July 18, 2013
For $79, you can now preorder a device on Kickstarter that could accelerate all your efforts at reducing stress.
The PIP, or “personal input pod,” is a small sensor that you hold between your fingertips. It measures your galvanic skin response, the sweat on your fingertips caused by the fight-or-flight response. If you hold the PIP and try your go-to stress reducer – like deep breathing, walking, or Game of Thrones - you can see exactly what works and what doesn’t.
In our hyper-stressed society, relaxation techniques abound. From meditation to yoga to orange juice, gurus claim to have found the secret to stress reduction. National Geographic did a documentary called Stress: Portrait of a Killer, and Tech Cocktail has even weighed in on how stress works.
The problem here is the lack of feedback. We may feel better in the short term, but how do we know that any particular technique is really working? Do we always notice our blood pressure spikes during tense meetings or crucial phone calls?

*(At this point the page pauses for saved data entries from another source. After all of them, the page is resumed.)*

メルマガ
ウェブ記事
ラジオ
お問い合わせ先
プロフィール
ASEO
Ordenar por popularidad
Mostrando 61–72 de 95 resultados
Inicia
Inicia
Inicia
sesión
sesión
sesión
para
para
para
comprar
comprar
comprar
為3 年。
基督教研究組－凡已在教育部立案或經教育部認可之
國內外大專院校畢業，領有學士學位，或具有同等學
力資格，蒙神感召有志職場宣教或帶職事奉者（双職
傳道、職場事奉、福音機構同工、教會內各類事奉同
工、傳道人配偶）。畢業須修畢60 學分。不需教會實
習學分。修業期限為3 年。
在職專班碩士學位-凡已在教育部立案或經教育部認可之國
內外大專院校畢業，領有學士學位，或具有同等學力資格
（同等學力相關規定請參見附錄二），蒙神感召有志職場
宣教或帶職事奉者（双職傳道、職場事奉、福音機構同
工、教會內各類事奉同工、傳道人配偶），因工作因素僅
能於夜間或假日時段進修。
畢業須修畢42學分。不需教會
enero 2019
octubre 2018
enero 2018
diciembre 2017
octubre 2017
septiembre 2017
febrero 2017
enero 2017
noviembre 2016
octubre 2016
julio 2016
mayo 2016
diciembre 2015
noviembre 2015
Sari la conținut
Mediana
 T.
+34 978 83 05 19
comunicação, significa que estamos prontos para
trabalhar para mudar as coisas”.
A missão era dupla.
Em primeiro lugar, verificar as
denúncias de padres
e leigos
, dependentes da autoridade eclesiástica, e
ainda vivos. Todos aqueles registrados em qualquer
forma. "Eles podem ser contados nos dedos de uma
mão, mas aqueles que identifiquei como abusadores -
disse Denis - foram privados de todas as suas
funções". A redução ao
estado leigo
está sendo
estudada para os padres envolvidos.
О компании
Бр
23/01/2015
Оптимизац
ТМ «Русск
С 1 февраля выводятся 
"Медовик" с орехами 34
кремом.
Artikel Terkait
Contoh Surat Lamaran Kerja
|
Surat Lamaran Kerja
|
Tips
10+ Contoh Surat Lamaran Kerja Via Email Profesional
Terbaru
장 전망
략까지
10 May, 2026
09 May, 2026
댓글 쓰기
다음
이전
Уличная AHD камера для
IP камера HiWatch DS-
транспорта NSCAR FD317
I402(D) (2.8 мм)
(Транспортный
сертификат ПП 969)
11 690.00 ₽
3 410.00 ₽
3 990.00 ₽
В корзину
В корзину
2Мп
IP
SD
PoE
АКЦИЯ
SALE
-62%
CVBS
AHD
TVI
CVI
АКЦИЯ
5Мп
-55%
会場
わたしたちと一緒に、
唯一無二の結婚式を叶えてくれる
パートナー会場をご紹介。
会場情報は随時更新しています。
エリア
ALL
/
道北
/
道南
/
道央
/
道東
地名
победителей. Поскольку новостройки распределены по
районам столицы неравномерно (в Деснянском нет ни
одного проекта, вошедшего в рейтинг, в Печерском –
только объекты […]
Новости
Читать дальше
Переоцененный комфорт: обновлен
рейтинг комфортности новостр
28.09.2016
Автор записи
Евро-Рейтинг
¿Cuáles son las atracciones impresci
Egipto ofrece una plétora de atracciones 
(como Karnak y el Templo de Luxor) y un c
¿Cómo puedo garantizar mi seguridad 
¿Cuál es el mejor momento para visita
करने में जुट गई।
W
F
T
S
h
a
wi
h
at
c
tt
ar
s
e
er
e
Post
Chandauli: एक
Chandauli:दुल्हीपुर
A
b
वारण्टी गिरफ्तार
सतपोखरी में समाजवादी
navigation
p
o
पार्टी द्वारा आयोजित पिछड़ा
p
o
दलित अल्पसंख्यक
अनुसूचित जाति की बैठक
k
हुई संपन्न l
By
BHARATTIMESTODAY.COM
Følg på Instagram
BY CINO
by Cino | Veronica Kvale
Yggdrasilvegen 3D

Galvanic, makers of the PIP, wants to provide that feedback. But not just with numbers and charts – with flowering trees and flying dragons and cute pets.
To go along with the PIP device, Galvanic created an iOS and Android app with games. To play, you simply hold the PIP – and the lower your stress, the better you do. In Relax and Race, your speed increases as your stress decreases. In The Loom, a winter scene gradually turns into a spring one as your relaxation deepens. In Zen Buddies (coming soon), you feed little tamagotchi-like creatures with your units of relaxation. And Galvanic is releasing software called an SDK so developers can make their own creative apps for the PIP.
For entrepreneurs in particular, CTO Daragh McDonnell suggests a 10-minute daily session with the PIP. For example, you might unwind at the end of the day with The Loom, which is a more meditative experience. Or, before a meeting with a VC, calm your nerves with Relax and Race. He himself uses the PIP when he first gets to work, after braving traffic and a stressful commute.
I think the PIP would be even better if it were a wearable device, something you put on all day that notifies you when your stress is spiking. That way, you could identify not just relaxation techniques that work, but the specific triggers of your tension.
I can only hope that’s part of Galvanic’s big vision, which is to raise awareness about stress, reduce it, and “relax the whole world.”
“With the advent of all these smart devices where people are absolutely, 100 percent, continuously always-on connected, they’re contributing to your stress because it’s getting harder to switch off,” says McDonnell. “We have a solution that actually leverages that platform rather than getting the user to tear themselves away from it – we know they won’t.”
Galvanic plans to use the Kickstarter funding for manufacturing, and have the PIPs ready to ship in February 2014. With two days left on their Kickstarter campaign and only 80 percent funded, the Galvanic team could easily be in major stress mode. Let’s hope they spend a lot of their time testing the PIP prototype – for their sake as much as ours.